073. 鳥目、というわけではない
深夜の公園で白い着物の不審者と出くわしてから一週間後、筝は懲りずに深夜の公園を訪ねていた。
今までに何度か同じような時間に同じような場所に来ているが、あのような体験をしたのは先週のアレが初めてだった。怖いもの見たさも相俟って三日前も来てみたが、あの不審者はいなかった。
やはりそうそう起こる出来事ではないのだと楽観的な考えで暗闇の公園を散策していると、またも不審者に出会ってしまった。

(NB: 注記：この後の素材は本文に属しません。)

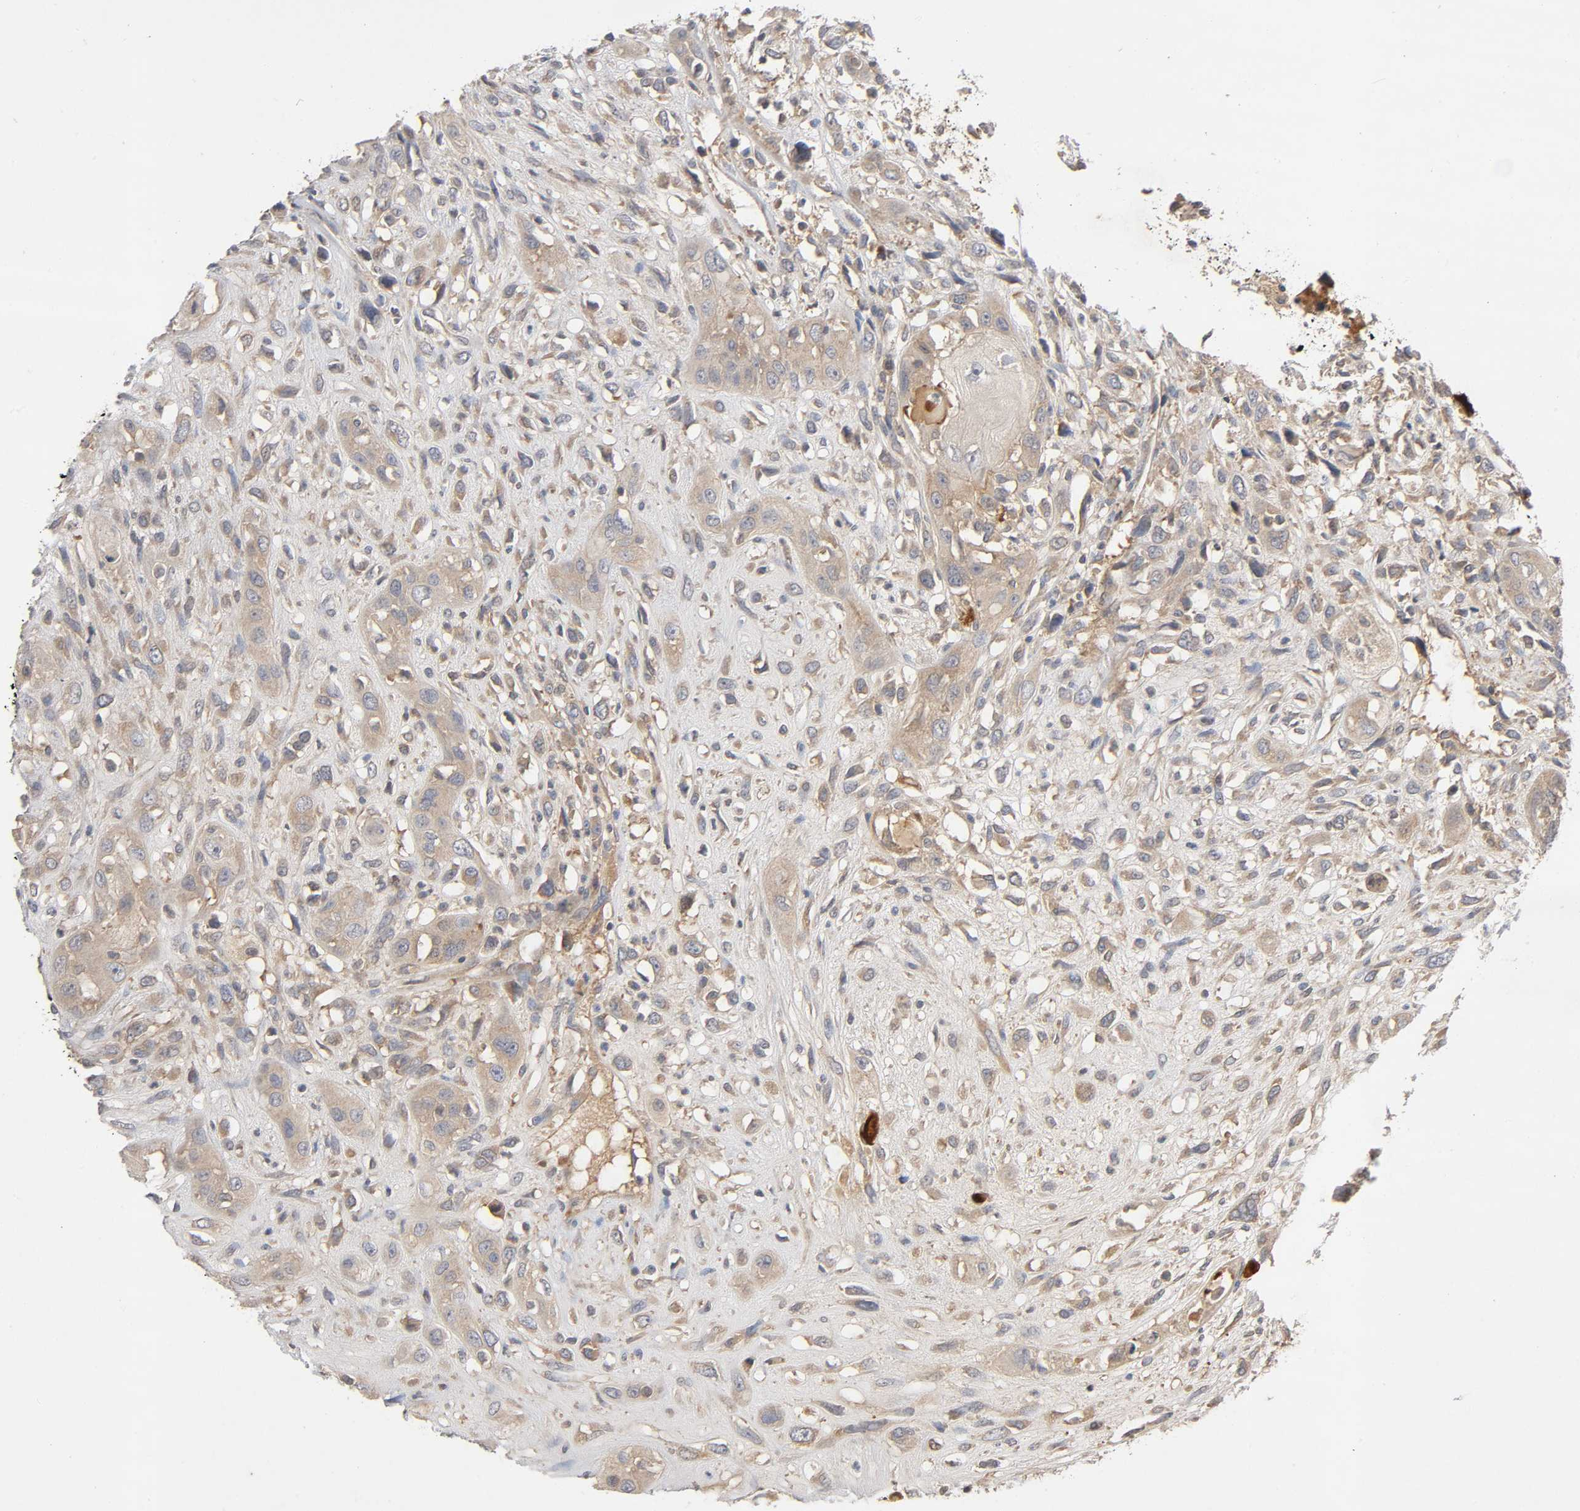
{"staining": {"intensity": "moderate", "quantity": ">75%", "location": "cytoplasmic/membranous"}, "tissue": "head and neck cancer", "cell_type": "Tumor cells", "image_type": "cancer", "snomed": [{"axis": "morphology", "description": "Necrosis, NOS"}, {"axis": "morphology", "description": "Neoplasm, malignant, NOS"}, {"axis": "topography", "description": "Salivary gland"}, {"axis": "topography", "description": "Head-Neck"}], "caption": "Immunohistochemical staining of human head and neck neoplasm (malignant) reveals moderate cytoplasmic/membranous protein expression in about >75% of tumor cells.", "gene": "CPB2", "patient": {"sex": "male", "age": 43}}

以前見たのと似たような背丈で白い着物なので十中八九以前の不審者と同一人物であろう。ソイツは広場をグルグルと特訓のようにランニングしている。着物がヒラヒラ舞いながら息を荒らげ走る光景などそうそうお目に掛かれないだろう。
前回もそうだがコイツはただ独り深夜でおちゃらけていたいだけなのでは。別にこちらに害を与えるつもりはないのでは。そう感じた筝はご尊顔でも拝んでやろうと白い着物が走っているコースの近くに待機してみた。
白い着物は筝に構わずコースに沿って近くまでやって来た。背丈からするに大人でないのは何となくわかっていた。顔は、特徴らしい特徴も無い平凡な少年という印象であった。筝とそんなに年齢が変わらないように思えた。
その男は筝には目もくれず遠ざかっていった。二三歩で届きそうな距離まで接近していたのに筝に気付かなかったということはあるまい。恐らく筝に興味が無かったのだ。
そう思うとこちらも変に構える必要は無いようだ。毎日出没するわけではないみたいだし筝もとりあえず無視することにした。
もしあの男が襲ってきたらこれを機会にスタンガンを試してみようと思ったが……当分そのチャンスは無さそうである。